I think we also need to make a distinction between two different "two versions" depends on what is split.
There can be two versions of the UI, or two versions of the article content, or two versions of both, which is what the original split was.
Two versions of the UI/Skin is what someone is working on the software for (sorry I deleted the email already so I don't remember who it was). This is for the ease of the readers more for the editors. Editors are familiar with the layout, and can generally make out what the page is, even on completely unknown languages. It is also the most important part to a completely new person to wiki, to showcase what wiki is about.
I haven't heard anyone who actually objects to this.
There can also be two versions of the content like the current Chinese wiki. You really won't know which charset something is in until you read it.

Records supplied:
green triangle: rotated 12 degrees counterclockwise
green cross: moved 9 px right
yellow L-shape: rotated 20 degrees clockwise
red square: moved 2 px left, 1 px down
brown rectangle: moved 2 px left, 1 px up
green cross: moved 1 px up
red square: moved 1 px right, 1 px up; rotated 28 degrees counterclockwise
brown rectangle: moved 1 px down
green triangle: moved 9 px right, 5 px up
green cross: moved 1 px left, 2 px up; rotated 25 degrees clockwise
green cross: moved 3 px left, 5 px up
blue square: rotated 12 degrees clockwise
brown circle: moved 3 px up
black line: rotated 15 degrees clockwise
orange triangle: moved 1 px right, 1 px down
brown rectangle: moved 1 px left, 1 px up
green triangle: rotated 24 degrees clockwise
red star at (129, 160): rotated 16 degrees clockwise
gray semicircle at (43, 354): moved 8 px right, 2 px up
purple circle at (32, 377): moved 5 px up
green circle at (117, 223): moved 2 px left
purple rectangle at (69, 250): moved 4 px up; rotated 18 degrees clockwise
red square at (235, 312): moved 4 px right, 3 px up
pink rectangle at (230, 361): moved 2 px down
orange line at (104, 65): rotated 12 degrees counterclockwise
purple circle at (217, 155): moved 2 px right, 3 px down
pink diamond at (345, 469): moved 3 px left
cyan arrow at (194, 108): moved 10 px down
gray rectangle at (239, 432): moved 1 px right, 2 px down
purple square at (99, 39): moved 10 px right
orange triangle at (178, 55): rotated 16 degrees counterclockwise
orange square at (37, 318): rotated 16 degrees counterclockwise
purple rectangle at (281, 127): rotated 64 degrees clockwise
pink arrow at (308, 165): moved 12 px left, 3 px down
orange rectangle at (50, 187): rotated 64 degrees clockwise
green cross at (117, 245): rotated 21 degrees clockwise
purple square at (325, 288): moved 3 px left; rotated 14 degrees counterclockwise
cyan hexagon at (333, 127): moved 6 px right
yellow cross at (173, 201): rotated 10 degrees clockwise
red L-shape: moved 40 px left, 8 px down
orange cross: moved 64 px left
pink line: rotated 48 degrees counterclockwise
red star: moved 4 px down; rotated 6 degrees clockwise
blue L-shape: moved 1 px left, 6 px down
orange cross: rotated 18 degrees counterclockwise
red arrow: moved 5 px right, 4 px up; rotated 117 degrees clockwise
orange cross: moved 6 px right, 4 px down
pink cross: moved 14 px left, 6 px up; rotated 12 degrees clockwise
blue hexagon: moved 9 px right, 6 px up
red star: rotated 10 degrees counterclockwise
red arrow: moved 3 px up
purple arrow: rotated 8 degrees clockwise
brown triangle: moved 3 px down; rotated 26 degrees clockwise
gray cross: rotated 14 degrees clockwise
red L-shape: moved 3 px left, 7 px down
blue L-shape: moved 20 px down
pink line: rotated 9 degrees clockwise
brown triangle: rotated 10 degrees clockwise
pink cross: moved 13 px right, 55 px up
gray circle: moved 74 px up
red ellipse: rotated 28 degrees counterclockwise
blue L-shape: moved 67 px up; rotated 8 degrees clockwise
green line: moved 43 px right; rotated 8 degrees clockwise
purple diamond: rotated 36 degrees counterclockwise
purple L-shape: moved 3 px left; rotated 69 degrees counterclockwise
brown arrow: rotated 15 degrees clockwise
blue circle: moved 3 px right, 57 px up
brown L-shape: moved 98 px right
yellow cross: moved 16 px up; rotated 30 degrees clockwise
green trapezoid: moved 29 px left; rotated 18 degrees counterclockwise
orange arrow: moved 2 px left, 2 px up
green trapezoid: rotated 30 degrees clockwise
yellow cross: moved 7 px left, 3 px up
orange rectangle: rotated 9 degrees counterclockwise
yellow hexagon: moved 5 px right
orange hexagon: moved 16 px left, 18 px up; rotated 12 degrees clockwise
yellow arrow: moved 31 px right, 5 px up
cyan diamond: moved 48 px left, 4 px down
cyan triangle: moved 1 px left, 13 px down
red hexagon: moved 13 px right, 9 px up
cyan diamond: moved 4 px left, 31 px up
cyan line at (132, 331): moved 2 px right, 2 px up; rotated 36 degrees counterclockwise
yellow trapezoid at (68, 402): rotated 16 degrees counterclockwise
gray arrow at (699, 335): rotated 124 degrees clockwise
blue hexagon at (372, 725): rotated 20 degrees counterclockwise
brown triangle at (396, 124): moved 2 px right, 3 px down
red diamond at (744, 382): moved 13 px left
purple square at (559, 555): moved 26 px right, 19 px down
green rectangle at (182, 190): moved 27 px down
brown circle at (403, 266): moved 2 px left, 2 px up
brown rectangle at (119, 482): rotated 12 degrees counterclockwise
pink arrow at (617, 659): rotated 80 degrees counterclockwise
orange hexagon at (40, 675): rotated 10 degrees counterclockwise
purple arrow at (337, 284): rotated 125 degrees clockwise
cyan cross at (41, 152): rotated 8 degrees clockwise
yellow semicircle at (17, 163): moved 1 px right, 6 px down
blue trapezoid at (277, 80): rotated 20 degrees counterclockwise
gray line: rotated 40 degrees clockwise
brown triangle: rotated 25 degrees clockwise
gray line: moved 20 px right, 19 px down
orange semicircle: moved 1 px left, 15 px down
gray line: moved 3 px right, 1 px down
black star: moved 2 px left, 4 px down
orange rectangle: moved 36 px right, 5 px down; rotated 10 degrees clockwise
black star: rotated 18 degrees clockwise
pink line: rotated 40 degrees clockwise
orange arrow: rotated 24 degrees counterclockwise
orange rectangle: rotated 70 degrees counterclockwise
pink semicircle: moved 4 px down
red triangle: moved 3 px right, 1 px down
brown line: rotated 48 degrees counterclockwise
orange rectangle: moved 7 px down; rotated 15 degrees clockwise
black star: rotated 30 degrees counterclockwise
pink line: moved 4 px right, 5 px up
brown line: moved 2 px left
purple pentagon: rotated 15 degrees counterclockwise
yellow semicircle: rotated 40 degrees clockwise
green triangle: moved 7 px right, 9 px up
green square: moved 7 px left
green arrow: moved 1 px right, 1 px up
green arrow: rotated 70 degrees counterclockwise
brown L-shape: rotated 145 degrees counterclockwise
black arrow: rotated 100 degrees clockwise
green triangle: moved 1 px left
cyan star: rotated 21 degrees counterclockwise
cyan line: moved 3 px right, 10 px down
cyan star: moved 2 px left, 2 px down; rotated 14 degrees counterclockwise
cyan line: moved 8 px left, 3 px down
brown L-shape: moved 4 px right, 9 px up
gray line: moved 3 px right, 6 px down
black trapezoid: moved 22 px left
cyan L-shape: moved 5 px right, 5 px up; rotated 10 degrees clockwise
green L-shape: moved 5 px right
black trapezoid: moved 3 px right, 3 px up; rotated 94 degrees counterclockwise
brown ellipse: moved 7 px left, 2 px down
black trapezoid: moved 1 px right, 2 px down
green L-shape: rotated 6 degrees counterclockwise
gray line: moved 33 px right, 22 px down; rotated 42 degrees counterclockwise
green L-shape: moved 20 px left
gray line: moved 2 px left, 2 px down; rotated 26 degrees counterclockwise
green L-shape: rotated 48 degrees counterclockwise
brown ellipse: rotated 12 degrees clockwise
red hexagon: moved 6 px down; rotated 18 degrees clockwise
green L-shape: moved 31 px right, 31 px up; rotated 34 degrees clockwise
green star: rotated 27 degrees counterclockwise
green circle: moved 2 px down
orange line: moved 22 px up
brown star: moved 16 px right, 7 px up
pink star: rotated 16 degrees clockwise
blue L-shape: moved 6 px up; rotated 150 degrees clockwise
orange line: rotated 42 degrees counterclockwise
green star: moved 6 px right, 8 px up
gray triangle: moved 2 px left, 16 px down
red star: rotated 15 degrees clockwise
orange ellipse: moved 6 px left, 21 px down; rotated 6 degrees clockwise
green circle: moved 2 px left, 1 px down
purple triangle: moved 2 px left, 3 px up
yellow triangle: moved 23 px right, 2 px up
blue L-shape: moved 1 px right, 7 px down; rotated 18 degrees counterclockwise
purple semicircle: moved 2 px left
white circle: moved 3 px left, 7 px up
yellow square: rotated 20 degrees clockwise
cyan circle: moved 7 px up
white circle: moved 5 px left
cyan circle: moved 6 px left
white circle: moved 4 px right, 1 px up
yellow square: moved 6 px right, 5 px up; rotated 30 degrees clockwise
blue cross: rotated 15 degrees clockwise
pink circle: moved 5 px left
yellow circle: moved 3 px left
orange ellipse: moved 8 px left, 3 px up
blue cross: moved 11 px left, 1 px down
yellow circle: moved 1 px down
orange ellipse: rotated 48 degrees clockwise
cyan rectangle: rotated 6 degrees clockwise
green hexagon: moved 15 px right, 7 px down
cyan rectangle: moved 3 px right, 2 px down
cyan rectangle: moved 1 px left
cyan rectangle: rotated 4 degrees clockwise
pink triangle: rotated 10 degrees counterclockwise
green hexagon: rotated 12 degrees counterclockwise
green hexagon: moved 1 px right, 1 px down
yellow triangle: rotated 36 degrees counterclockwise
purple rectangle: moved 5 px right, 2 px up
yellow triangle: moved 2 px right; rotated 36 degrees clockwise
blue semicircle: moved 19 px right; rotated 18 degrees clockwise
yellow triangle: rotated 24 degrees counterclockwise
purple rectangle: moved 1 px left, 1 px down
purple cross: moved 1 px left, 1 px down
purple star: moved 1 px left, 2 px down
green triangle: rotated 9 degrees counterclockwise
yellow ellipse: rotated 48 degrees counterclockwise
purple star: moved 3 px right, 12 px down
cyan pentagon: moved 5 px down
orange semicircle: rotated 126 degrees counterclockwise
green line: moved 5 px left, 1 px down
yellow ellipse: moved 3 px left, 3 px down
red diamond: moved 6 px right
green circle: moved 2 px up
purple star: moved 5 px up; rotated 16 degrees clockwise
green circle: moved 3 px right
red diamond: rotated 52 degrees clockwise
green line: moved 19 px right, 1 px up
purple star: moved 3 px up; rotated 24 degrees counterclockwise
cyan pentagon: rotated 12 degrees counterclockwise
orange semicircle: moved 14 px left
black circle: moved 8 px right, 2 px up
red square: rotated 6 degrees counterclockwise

Written exercise: Copy out the forum post above about splitting a wiki into two versions, word for word and in full.

Output for this exercise:
I think we also need to make a distinction between two different "two versions" depends on what is split.
There can be two versions of the UI, or two versions of the article content, or two versions of both, which is what the original split was.
Two versions of the UI/Skin is what someone is working on the software for (sorry I deleted the email already so I don't remember who it was). This is for the ease of the readers more for the editors. Editors are familiar with the layout, and can generally make out what the page is, even on completely unknown languages. It is also the most important part to a completely new person to wiki, to showcase what wiki is about.
I haven't heard anyone who actually objects to this.
There can also be two versions of the content like the current Chinese wiki. You really won't know which charset something is in until you read it.